England drew both of their Test series in 2023 and they will find it extremely difficult to come out on top in their latest red-ball assignment in India.
India are the top-ranked nation in the longest format of the sport and they love nothing more than to take down the old enemy at the best of times.
However, a home series against England whets the appetite more than most for India's fervent followers and there have been a host of memorable Test series between the two countries who first locked horns in 1933/34.
England haven't won a Test series in India since 2012, so Ben Stokes' men have it all to do, and there have been some memorable contests down the years.
Here we take a look at five of those thrilling series.
England's delayed Tour to India got off to the perfect start as Joe Root's men took a 1-0 lead in the series following a 227-run win in Chennai.
Root was playing in his 100th Test match for England and was named Player of the Match following scores of 218 and 40 that led his side to an emphatic victory. It was Root's 20th century in Test matches.
But that was about as good as it got for England, who felt the full force of the Indian fightback and lost the series 3-1.
The home side won the Second Test at the same venue by a whopping 317 runs, and they didn't let up for the remainder of the four-Test series, turning the screw in the Third and Fourth matches at the Narendra Modi Stadium in Ahmedabad.
Root turned his hand to bowling in the third match and claimed his first ever five-wicket haul, but the tourists failed with the bat and managed scores of just 112 and 81 in a humiliating 10-wicket defeat in a match which lasted just two days.
Things weren't much better in the final contest where India won by an innings and 25 runs, taking just 114 overs to knock off the 365 runs required for victory, and it was the latest in a long line of heavy defeats for England on the sub-continent.
A 4-0 whitewash was the outcome for England in 2016/17 where Alastair Cook led the tourists in a series which saw India record their highest-ever total in a Test match.
A solid start to the five-Test series saw the opening Test finish in a draw in Rajkot, where Cook and Ben Stokes both hit centuries.
After declaring in their second innings, England failed to take the necessary wickets to claim victory in the match, and that proved to be the catalyst for a collapse in the remaining matches.
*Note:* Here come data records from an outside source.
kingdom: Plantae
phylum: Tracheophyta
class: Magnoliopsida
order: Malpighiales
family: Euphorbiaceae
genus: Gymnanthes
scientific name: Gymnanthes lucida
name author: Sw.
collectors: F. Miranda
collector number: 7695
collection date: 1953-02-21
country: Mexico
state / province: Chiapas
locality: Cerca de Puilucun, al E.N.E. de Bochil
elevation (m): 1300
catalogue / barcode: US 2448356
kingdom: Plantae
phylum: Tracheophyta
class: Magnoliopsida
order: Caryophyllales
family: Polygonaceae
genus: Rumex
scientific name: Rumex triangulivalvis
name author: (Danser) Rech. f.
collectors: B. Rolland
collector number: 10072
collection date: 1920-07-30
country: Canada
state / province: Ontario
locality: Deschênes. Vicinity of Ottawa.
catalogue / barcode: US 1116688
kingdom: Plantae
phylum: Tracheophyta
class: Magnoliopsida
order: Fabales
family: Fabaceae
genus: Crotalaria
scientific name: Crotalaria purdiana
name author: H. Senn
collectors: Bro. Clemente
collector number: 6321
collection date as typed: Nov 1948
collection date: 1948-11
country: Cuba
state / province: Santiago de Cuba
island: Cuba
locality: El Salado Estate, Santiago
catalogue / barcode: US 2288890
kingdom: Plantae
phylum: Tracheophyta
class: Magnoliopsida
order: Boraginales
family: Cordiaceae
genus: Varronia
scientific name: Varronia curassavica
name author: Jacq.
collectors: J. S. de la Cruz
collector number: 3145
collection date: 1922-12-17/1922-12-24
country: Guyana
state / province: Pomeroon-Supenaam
Indian won the remaining four matches by 246 runs, 8 wickets, an innings and 36 runs and an innings and 75 runs and their total of 759/9 in the Fifth Test saw Karun Nair score 303 not out.
The victory put the icing on the cake for the Indians who broke their record for consecutive Tests without defeat, taking their total to 19 unbeaten matches.
The 2012/13 four-match series finished 2-1 to England for their first victory in India since 1984/85, while it was only the second time in that same period that they had avoided defeat. It also remains the last time the Three Lions have won a series in India.
The first time a touring party had won a Test series in India since the mid-eighties, captain Alastair Cook claimed it was England's biggest achievement in many, many years.
Former skipper Michael Vaughan echoed those sentiments, suggesting the victory was bigger than the 2010/11 Ashes Series triumph in Australia.
Cook was the star of the show scoring 562 runs in the series, and he was also named as player of the series.
Things looked ominous for England who lost the first Test by 9 wickets but they bounced back to win the next two before holding out for a draw in the Nagpur decider.
Woeful battling, poor squad selection and dodgy local cuisine were some of the many excuses offered up for England's miserable performances in this three-Test series which ended in a whitewash for the tourists, who were beset by internal conflicts.
All the talk prior to the Tour had centred on the omission of David Gower, who had averaged over 50 in the previous summer's series against Pakistan. His replacement was Dermot Reeve who ended up not even featuring in the Test series. The official reason for leaving Gower out of the squad was that he was "too old", but with veterans Mike Gatting and John Emburey also making the trip, this seemed rather spurious.
Questions about it were even raised in Parliament and a special general meeting of the MCC convened, but to no effect, and Gower's presence in India was as a media representative only.
Adding to the unsettled nature of the contest was the additional omission of Jack Russell, considered by most to be England's best wicket keeper, in favour of the largely untested Richard Blakey.
The series started with an eight-wicket win for the home side in the first Test, and it got worse for England in the second match where they were beaten by an innings and 22 runs.
Graham Gooch had been struck down by food poisoning on the eve of the second Test and that pretty much summed up England's tour as they finished with a whimper, losing the third Test by an innings and 15 runs.
The 1963/64 tour of India was remarkable in the fact that neither side won the five-Test series.
All five matches were drawn with the highlight of the series being the 27 wickets taken by England bowler Fred Titmus.
Plenty of runs were scored but neither side could edge to victory in the series.